§ Aim 1:
Reproduce verbatim the point correspondence rows, everything from the line containing "pose: elev=243.9 azim=242.3" down to the line containing "Dot at: (129, 151)", with both of those lines included.

§ Text extract:
2A.6 Exemption from Requirement to Send Prospectus -- British Columbia, Québec and New Brunswick

(1) In British Columbia, Québec and New Brunswick, a dealer is exempt from the requirement under securities legislation to send a final prospectus and any amendment if

(a) the base PREP prospectus and any amendment has been filed on SEDAR+ and a receipt has been issued and posted on SEDAR+ for the document,

(b) a supplemented PREP prospectus and any amendment has been filed on SEDAR+, and

(c) after the supplemented PREP prospectus and any amendment was filed, or within 2 business days before the date the document was filed, a news release has been issued and filed on SEDAR+ that states

(i) in the title of the news release, that the supplemented PREP prospectus and any amendment is accessible through SEDAR+, or will be accessible through SEDAR+ within 2 business days, as applicable,

(ii) that access to the supplemented PREP prospectus and any amendment is provided in accordance with securities legislation relating to procedures for providing access to a supplemented PREP prospectus and any amendment,

(iii) that the document is accessible, or will be accessible within 2 business days, as applicable, at www.sedarplus.com,

(iv) the securities that are offered under the supplemented PREP prospectus, and

(v) the following:

"An electronic or paper copy of the supplemented PREP prospectus and any amendment may be obtained, without charge, from [insert contact information for the issuer or dealer, as applicable] by providing the contact with an email address or address, as applicable."

(2) In British Columbia and New Brunswick, a dealer or issuer that solicits an expression of interest from a prospective purchaser is exempt from the requirement in section 78 (2) (c) of the Securities Act (British Columbia) or subsection 82(2) of the Securities Act (New Brunswick) to send a copy of the preliminary base PREP prospectus to the prospective purchaser if the document has been filed on SEDAR+ and a receipt has been issued and posted on SEDAR+ for the document.

§ Aim 2:
Using the prospectus exemption provision, decide whether each statement agrees with it. Answer yes or no and quote the words that decide it. (a) The exemption in subsection (1) applies in British Columbia, Québec and New Brunswick. (b) The news release may be issued no earlier than 5 business days before the supplemented PREP prospectus is filed. (c) The exemption in subsection (2) applies in Québec.

[Data records]

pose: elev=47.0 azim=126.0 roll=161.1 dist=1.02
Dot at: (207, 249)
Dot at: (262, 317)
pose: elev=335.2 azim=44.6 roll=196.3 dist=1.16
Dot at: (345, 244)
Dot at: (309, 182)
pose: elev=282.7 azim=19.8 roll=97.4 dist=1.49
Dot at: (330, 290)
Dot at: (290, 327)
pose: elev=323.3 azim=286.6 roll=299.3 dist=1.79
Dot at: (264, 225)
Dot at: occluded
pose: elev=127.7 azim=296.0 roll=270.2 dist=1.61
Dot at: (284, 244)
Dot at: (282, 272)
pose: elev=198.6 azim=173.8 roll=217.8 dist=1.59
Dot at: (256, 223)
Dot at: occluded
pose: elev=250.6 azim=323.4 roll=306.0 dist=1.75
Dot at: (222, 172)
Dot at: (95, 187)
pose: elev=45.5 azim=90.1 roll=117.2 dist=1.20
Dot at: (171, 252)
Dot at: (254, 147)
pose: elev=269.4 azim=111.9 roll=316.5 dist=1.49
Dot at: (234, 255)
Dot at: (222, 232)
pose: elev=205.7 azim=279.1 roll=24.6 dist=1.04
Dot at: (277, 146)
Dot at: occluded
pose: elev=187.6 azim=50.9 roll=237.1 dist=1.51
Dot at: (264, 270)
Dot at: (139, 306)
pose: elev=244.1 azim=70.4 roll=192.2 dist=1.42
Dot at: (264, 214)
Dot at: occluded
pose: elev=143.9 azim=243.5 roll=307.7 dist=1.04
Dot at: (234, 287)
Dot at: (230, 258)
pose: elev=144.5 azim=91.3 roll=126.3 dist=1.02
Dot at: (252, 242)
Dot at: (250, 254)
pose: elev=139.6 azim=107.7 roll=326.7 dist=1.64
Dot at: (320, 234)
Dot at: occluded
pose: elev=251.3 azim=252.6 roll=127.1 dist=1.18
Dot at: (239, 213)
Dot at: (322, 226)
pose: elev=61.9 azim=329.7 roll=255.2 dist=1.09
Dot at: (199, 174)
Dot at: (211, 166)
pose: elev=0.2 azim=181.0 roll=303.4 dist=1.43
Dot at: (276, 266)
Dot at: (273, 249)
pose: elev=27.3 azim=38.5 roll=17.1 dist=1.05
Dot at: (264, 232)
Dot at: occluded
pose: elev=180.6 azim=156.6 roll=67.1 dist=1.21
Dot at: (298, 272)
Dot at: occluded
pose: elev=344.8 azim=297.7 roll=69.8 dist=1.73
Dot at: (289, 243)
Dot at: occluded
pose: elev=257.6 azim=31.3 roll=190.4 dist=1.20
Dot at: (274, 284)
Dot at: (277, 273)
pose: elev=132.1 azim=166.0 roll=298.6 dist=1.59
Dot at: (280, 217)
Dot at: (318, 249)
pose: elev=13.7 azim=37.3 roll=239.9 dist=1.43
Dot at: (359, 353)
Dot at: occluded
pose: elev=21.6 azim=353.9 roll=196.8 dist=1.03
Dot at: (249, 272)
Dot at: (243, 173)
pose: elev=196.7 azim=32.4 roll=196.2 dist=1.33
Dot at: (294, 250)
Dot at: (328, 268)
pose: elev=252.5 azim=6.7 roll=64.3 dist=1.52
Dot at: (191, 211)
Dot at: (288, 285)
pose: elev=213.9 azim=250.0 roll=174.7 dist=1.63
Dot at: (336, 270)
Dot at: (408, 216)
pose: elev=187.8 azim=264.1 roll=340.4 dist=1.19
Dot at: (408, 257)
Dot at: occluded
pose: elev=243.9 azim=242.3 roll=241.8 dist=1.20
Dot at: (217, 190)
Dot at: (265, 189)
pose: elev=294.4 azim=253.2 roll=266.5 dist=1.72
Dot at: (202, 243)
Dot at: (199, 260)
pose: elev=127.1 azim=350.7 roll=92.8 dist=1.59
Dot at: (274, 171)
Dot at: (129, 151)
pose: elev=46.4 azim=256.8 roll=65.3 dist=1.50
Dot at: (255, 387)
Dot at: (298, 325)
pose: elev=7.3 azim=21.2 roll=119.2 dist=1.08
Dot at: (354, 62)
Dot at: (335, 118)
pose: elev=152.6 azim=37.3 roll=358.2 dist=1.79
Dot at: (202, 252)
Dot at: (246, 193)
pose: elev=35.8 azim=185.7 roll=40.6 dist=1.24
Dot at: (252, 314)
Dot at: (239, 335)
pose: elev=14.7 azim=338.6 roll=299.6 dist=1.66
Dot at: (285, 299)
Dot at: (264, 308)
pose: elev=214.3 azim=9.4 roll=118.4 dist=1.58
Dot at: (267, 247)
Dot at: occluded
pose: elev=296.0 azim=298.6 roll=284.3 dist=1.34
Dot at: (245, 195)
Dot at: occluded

§ Exercise response 1:
pose: elev=243.9 azim=242.3 roll=241.8 dist=1.20
Dot at: (217, 190)
Dot at: (265, 189)
pose: elev=294.4 azim=253.2 roll=266.5 dist=1.72
Dot at: (202, 243)
Dot at: (199, 260)
pose: elev=127.1 azim=350.7 roll=92.8 dist=1.59
Dot at: (274, 171)
Dot at: (129, 151)

§ Exercise response 2:
(a) Yes: "In British Columbia, Québec and New Brunswick, a dealer is exempt from the requirement under securities legislation to send a final prospectus and any amendment"
(b) No: "or within 2 business days before the date the document was filed"
(c) No: "In British Columbia and New Brunswick, a dealer or issuer that solicits an expression of interest from a prospective purchaser is exempt"